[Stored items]
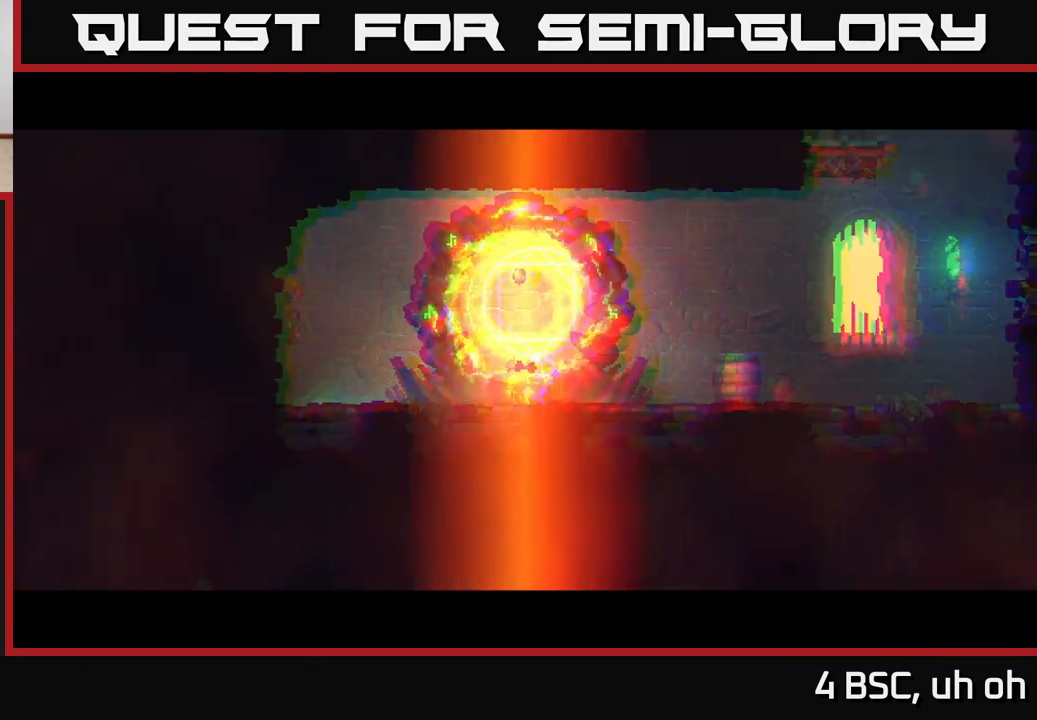
{"buttons": [], "left_stick": "right", "right_stick": "center", "events": []}
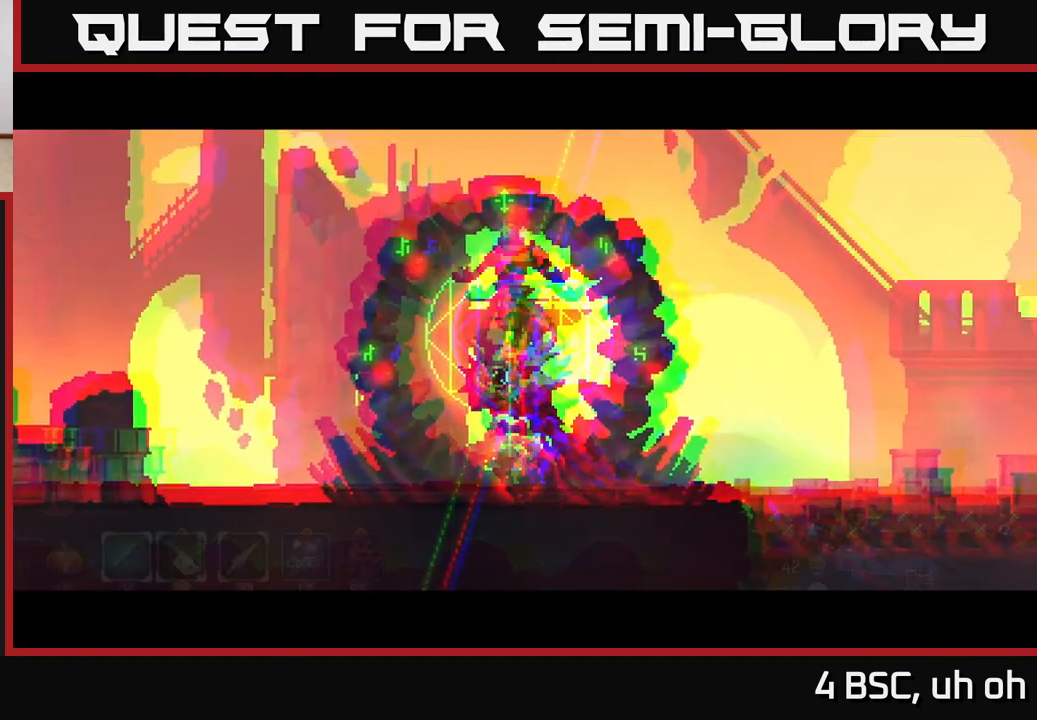
{"buttons": [], "left_stick": "right", "right_stick": "center", "events": []}
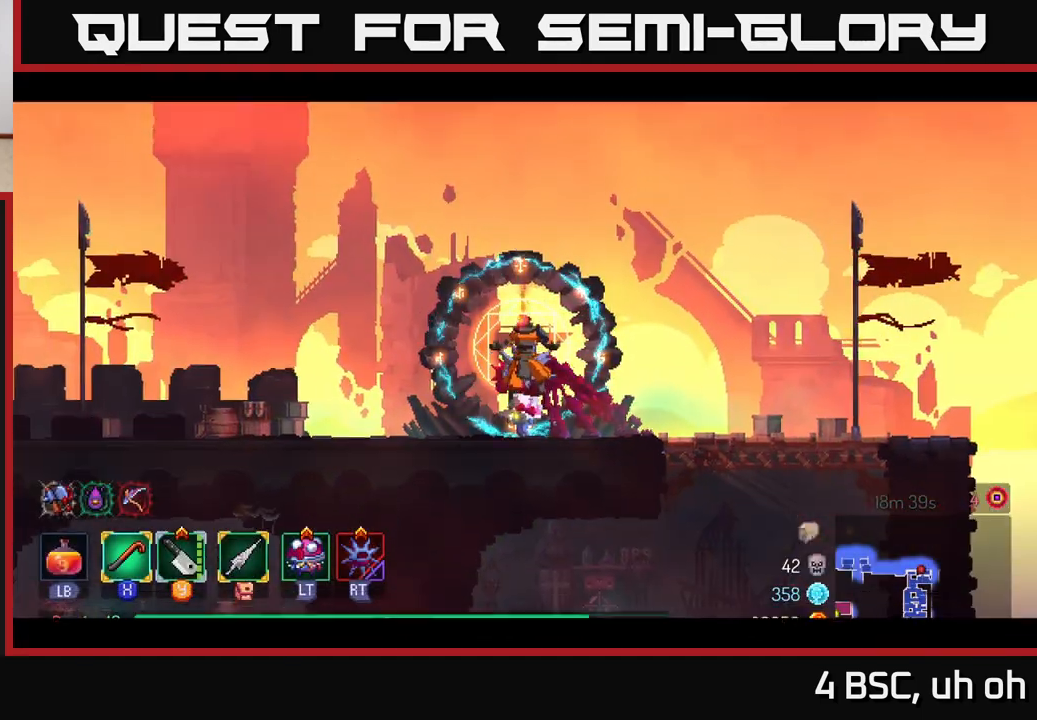
{"buttons": [], "left_stick": "right", "right_stick": "center", "events": []}
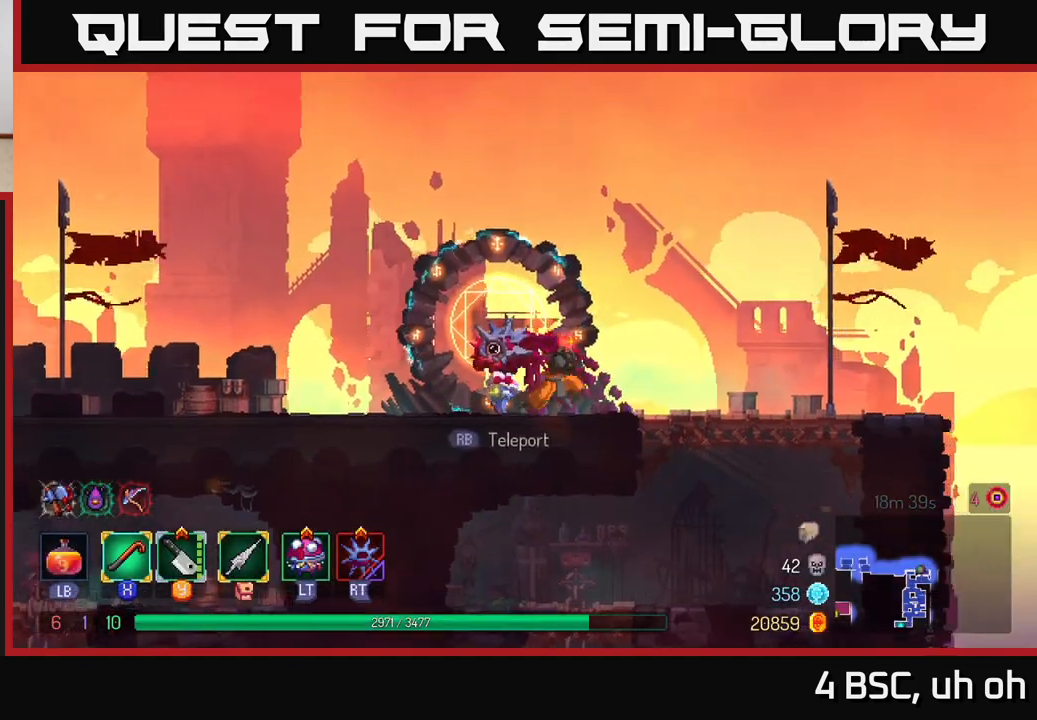
{"buttons": [], "left_stick": "right", "right_stick": "center", "events": []}
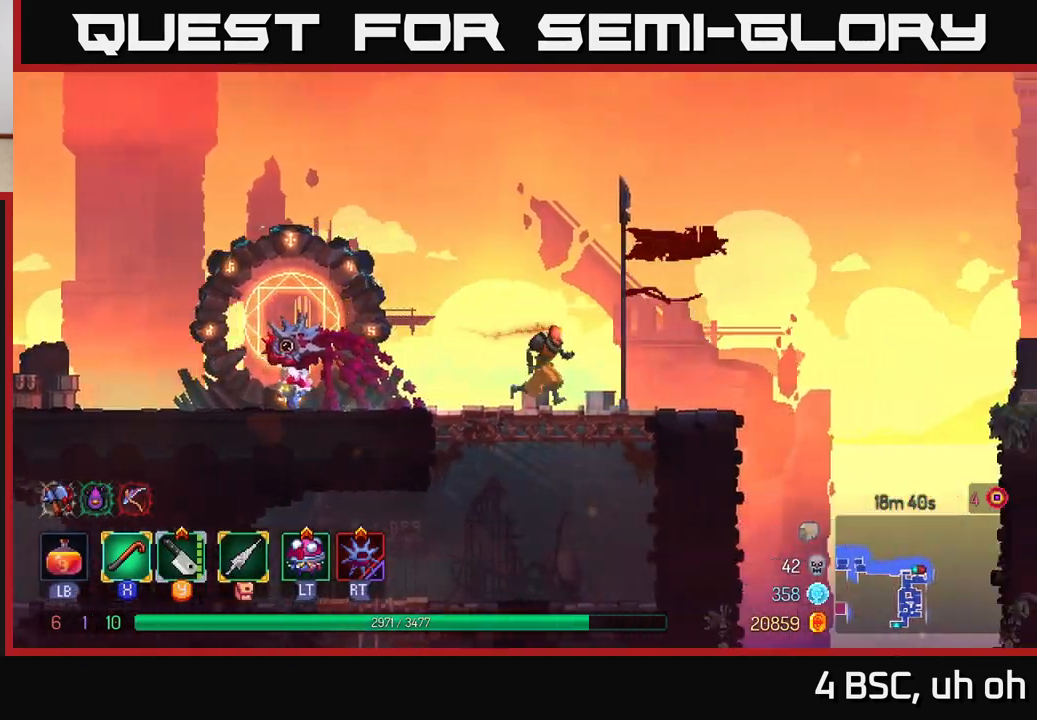
{"buttons": ["A"], "left_stick": "right", "right_stick": "center", "events": [[433, "A", "down"]]}
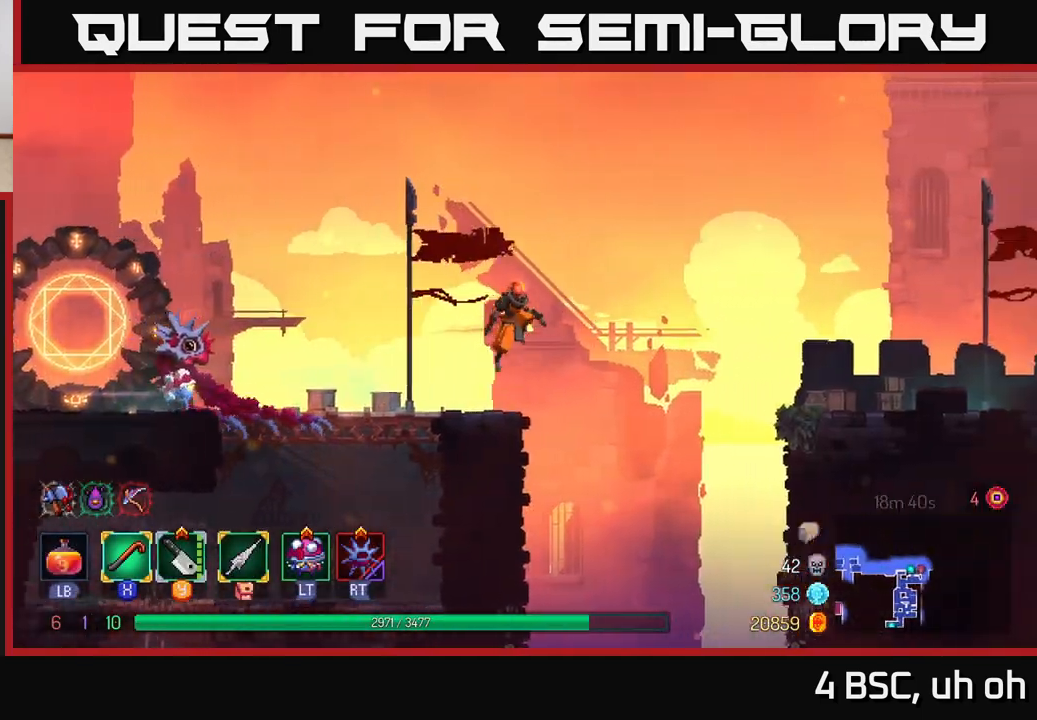
{"buttons": ["A"], "left_stick": "right", "right_stick": "center", "events": [[117, "A", "up"], [350, "A", "down"]]}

▸ The problem
A precise copy of each record, with the images removed, should be output.

▸ Task response
{"buttons": [], "left_stick": "right", "right_stick": "center", "events": []}
{"buttons": [], "left_stick": "right", "right_stick": "center", "events": []}
{"buttons": [], "left_stick": "right", "right_stick": "center", "events": []}
{"buttons": [], "left_stick": "right", "right_stick": "center", "events": []}
{"buttons": ["A"], "left_stick": "right", "right_stick": "center", "events": [[433, "A", "down"]]}
{"buttons": ["A"], "left_stick": "right", "right_stick": "center", "events": [[117, "A", "up"], [350, "A", "down"]]}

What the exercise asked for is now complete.